Débat sur les risques de l’IA : Trump accuse, la Chine dénonce l’alarmisme.

“Canular” pour Donald Trump, “alarmisme” pour la Chine : le débat sur les risques de l’IA se poursuit

Donald Trump et l’Intelligence Artificielle : Un Débat en Ébullition

Les marchés financiers ont mal réagi aux préoccupations soulevées ce week-end concernant les risques de l’intelligence artificielle (IA), entraînant une baisse des valeurs de plusieurs entreprises, dont le géant Nvidia. Cette situation a incité Donald Trump à publier, lundi, une série de messages sur les réseaux sociaux, qualifiés par certains médias de « diatribe tout en capitales ». Le président américain a minimisé les inquiétudes exprimées par Dario Amodei, cofondateur d’Anthropic, affirmant qu’un « PRÉSIDENT FORT ET INTELLIGENT (QI ÉLEVÉ) » était suffisant pour servir de garde-fou. Il a également dénoncé un « canular » et un « complot PERVERS contre l’IA et les centres de données », avertissant les « conspirationnistes, traîtres et informateurs » de faire attention.

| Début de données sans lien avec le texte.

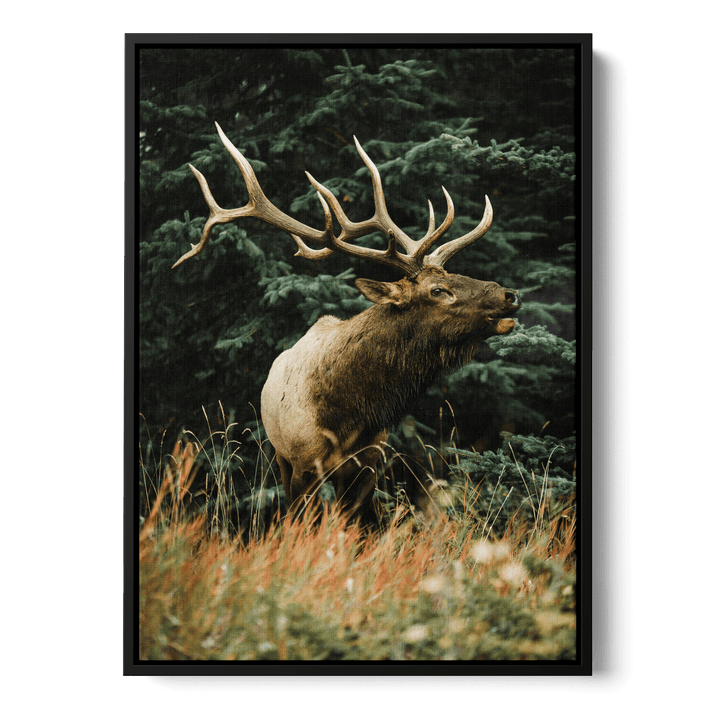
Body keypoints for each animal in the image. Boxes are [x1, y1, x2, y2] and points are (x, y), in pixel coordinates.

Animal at [173, 123, 521, 524]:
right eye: (438, 290)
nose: (510, 294)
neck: (349, 414)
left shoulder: (369, 464)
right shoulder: (303, 462)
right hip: (279, 455)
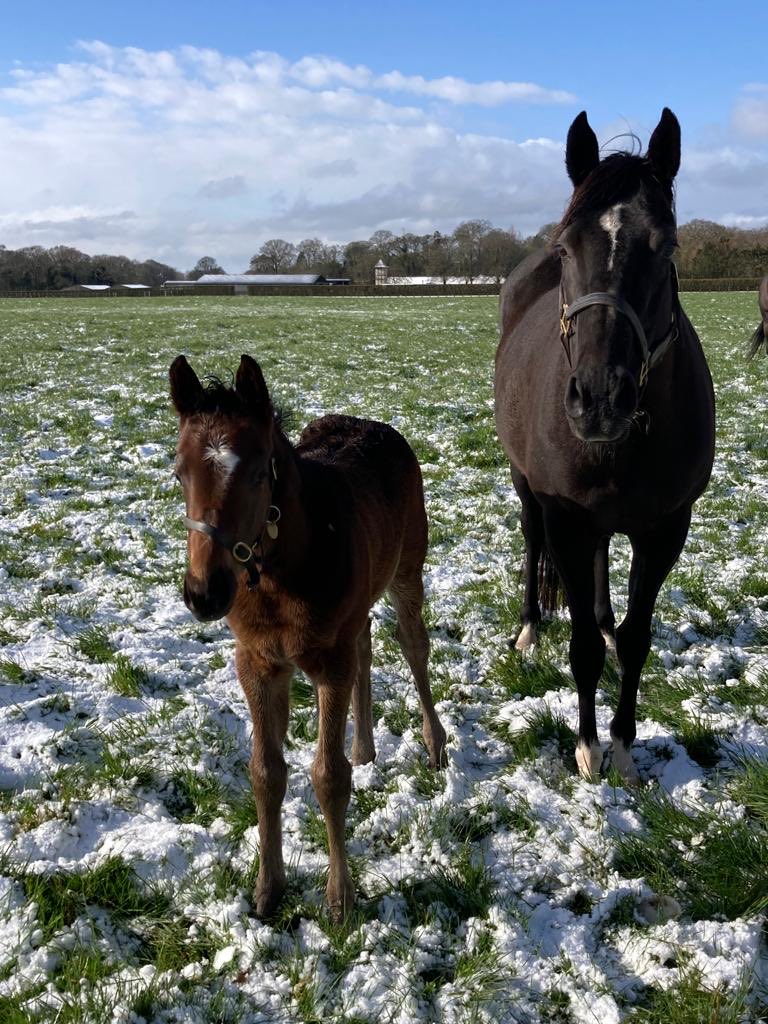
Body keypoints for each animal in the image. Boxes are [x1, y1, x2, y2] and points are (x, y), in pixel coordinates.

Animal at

Le New York Times souligne que Trump s’est engagé dans un débat croissant sur la gestion des technologies émergentes, bien qu’il ne semble pas avoir une connaissance approfondie de l’IA, ayant seulement assisté à une démonstration de ChatGPT. Ses commentaires ont été interprétés par Politico comme une tentative de faire taire les appels croissants en faveur d’une régulation plus stricte de l’IA. Le vice-président J. D. Vance a soutenu cette position, qualifiant les demandes de ralentissement de l’avancée de l’IA de « cheval de Troie ».

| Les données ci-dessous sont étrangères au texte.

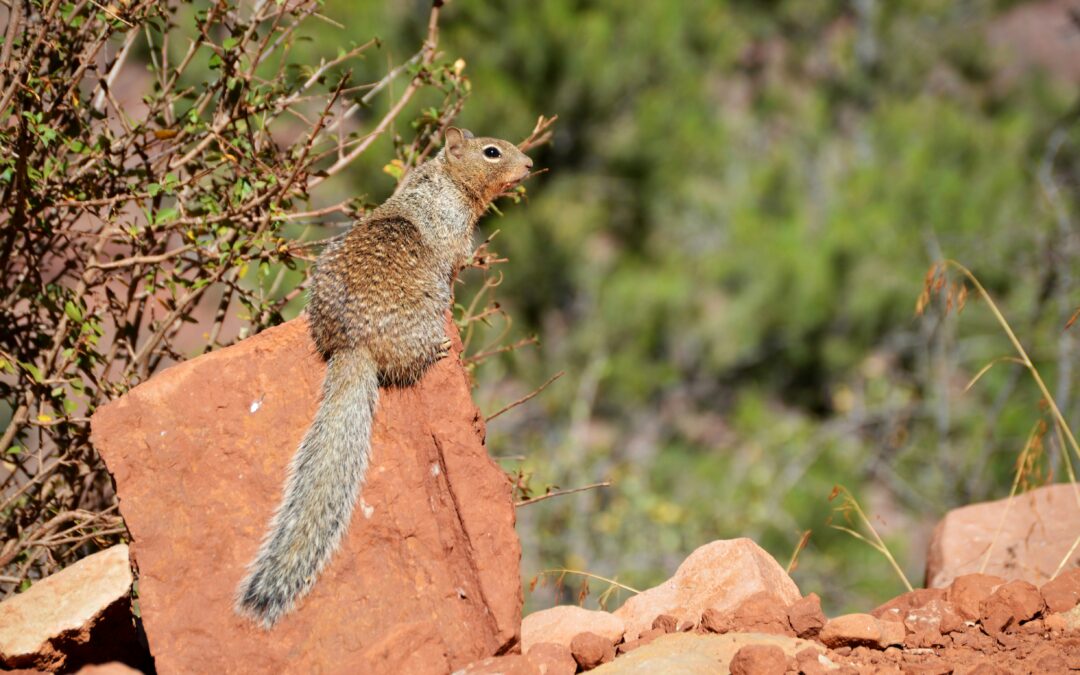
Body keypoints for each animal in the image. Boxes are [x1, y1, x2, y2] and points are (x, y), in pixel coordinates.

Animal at [235, 128, 533, 628]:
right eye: (492, 151)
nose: (530, 164)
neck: (443, 178)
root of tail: (352, 346)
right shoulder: (454, 239)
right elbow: (457, 261)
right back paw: (441, 347)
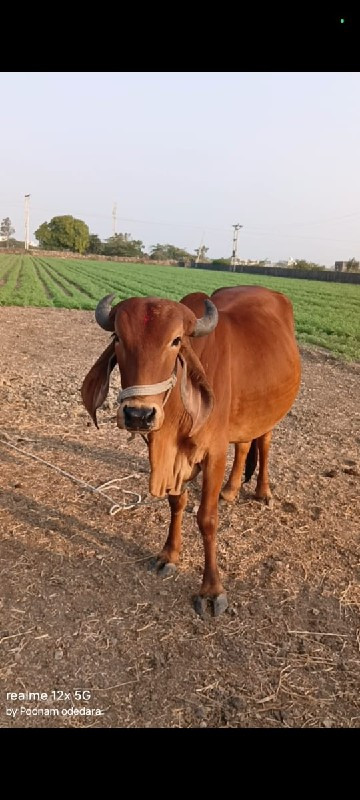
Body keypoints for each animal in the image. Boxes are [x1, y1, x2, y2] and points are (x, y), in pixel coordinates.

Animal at [81, 288, 300, 620]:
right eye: (118, 337)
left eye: (175, 341)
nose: (138, 415)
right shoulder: (171, 456)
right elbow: (176, 503)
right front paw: (169, 554)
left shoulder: (214, 453)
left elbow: (206, 519)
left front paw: (211, 590)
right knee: (244, 445)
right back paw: (231, 489)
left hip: (269, 414)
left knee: (263, 442)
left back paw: (262, 492)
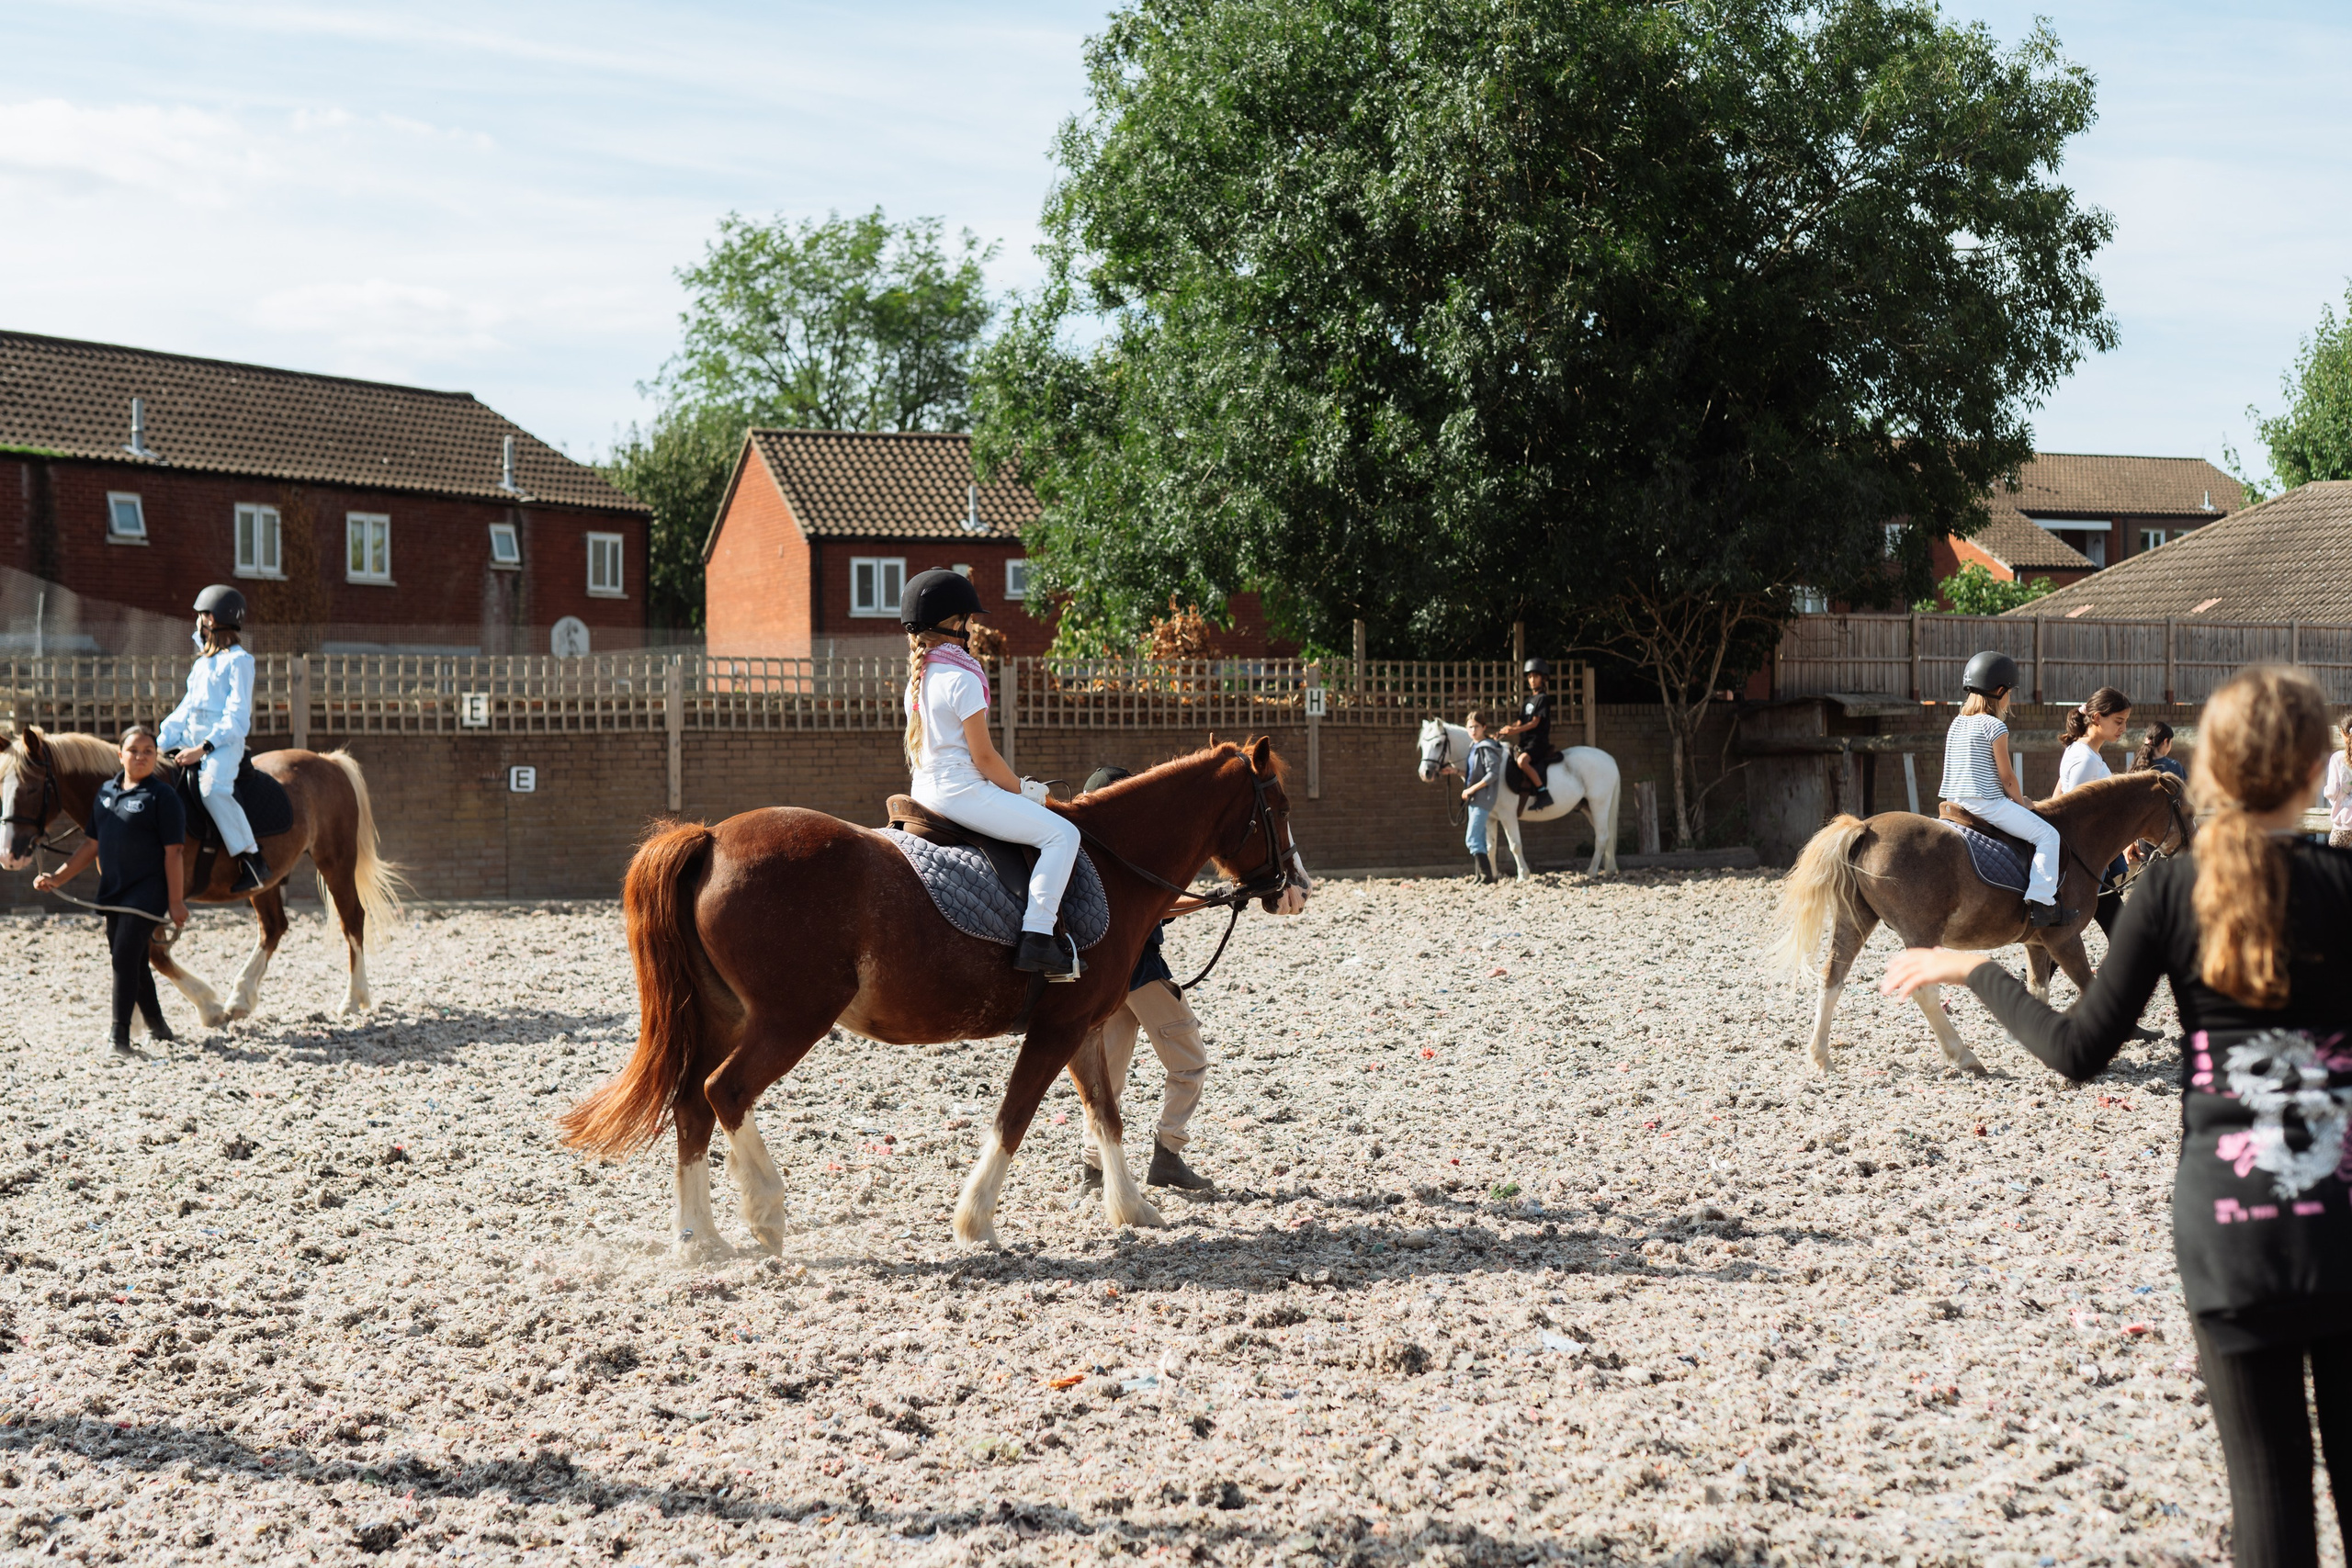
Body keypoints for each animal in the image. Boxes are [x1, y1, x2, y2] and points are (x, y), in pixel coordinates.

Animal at [1, 726, 405, 1024]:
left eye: (32, 787)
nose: (10, 855)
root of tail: (328, 762)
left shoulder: (159, 897)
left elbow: (154, 954)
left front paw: (207, 1008)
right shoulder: (125, 898)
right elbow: (131, 952)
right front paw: (136, 1021)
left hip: (335, 860)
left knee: (351, 919)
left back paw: (354, 999)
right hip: (266, 880)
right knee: (273, 927)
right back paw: (241, 998)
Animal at [558, 738, 1312, 1255]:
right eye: (1276, 807)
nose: (1298, 888)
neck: (1112, 863)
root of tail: (713, 837)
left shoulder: (1085, 1026)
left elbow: (1106, 1112)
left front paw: (1133, 1210)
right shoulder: (1058, 1028)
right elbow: (1016, 1115)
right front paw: (975, 1220)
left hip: (724, 1015)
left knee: (691, 1104)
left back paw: (701, 1241)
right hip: (789, 1019)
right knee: (725, 1091)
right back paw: (765, 1213)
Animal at [1415, 717, 1622, 877]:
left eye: (1438, 744)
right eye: (1423, 745)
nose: (1425, 773)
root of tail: (1609, 759)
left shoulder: (1508, 816)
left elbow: (1515, 845)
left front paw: (1523, 874)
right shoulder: (1490, 817)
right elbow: (1490, 847)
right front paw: (1495, 875)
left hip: (1599, 805)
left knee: (1601, 836)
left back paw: (1592, 872)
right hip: (1588, 808)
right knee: (1606, 835)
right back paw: (1609, 870)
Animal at [1764, 770, 2193, 1074]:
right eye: (2187, 813)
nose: (2189, 858)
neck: (2076, 840)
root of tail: (1866, 828)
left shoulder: (2038, 944)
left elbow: (2038, 989)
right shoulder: (2064, 939)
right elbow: (2089, 984)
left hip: (1856, 920)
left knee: (1832, 978)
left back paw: (1820, 1057)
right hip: (1921, 932)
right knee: (1924, 991)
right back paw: (1965, 1057)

Parallèlement, USA Today rapporte que « la panique gagne les Américains » et que le Congrès subit une pression croissante. Chuck Schumer, leader des démocrates au Sénat, a noté que « les alarmes sonnent plus fort que jamais ». Des figures politiques comme Bernie Sanders et Steve Bannon, malgré leurs divergences idéologiques, se réuniront pour promouvoir une IA « pro-humaine ».

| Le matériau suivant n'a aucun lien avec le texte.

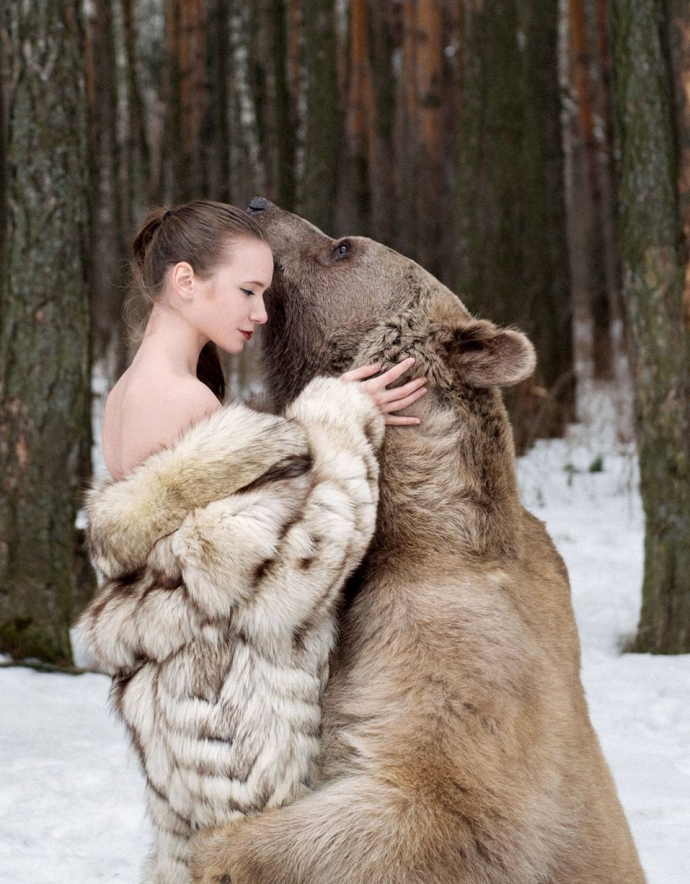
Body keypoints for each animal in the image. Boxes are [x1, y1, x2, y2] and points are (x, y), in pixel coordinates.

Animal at [189, 198, 646, 884]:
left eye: (343, 247)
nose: (260, 205)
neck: (411, 529)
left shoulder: (457, 666)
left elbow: (421, 804)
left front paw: (216, 848)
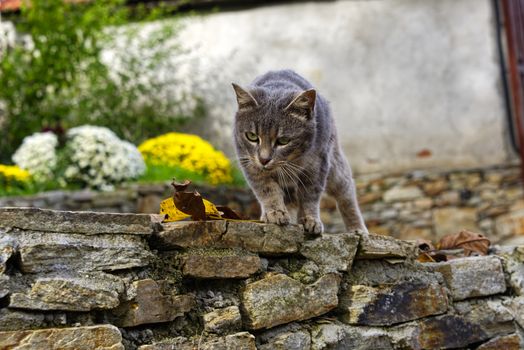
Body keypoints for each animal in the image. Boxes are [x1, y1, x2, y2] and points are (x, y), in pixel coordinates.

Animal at [231, 69, 366, 234]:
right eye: (252, 136)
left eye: (283, 140)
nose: (264, 159)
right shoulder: (250, 164)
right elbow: (267, 189)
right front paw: (275, 212)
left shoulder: (317, 166)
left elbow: (310, 196)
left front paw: (310, 220)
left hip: (335, 167)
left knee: (347, 191)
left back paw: (357, 229)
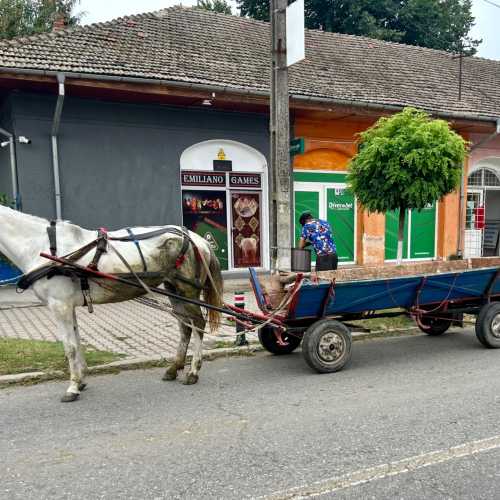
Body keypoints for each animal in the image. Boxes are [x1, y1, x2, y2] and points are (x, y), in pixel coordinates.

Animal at [0, 206, 223, 402]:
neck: (43, 246)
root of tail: (198, 239)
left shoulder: (60, 306)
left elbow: (69, 348)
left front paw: (72, 388)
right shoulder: (68, 306)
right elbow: (77, 343)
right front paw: (81, 380)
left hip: (188, 290)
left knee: (198, 325)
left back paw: (193, 372)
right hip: (174, 291)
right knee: (185, 328)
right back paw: (174, 368)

Au-delà des États-Unis, le débat s’étend. Mark Carney, Premier ministre canadien, a proposé la création d’un « conseil de stabilité de la technologie », tandis que Christine Lagarde, présidente de la Banque centrale européenne, a insisté sur la nécessité pour l’Europe de développer davantage de centres de données pour ne pas être distancée par les États-Unis et la Chine dans la course à l’IA.

Concernant la Chine, un porte-parole du ministère des Affaires étrangères a averti que « l’alarmisme, la confrontation et une concurrence vicieuse » perturberaient la gouvernance globale de l’IA. NBC note que cette réaction constitue un « nouveau signe que la concurrence entre les deux pays pourrait éclipser les préoccupations croissantes liées à la technologie ». L’appel d’Amodei a ouvert un nouveau front dans la rivalité technologique, où la vitesse des avancées devient cruciale.

La situation actuelle est comparée à une « course aux armements », où les entreprises comme Anthropic, OpenAI, Google, Microsoft, Nvidia, Alibaba, Huawei, et Tencent jouent un rôle stratégique. Pendant ce temps, à Pékin, Xi Jinping impose l’enseignement de l’IA dans les écoles primaires, témoignant d’une approche proactive face aux défis technologiques.

Source : The Independent, New York Times, Politico, USA Today, NBC News.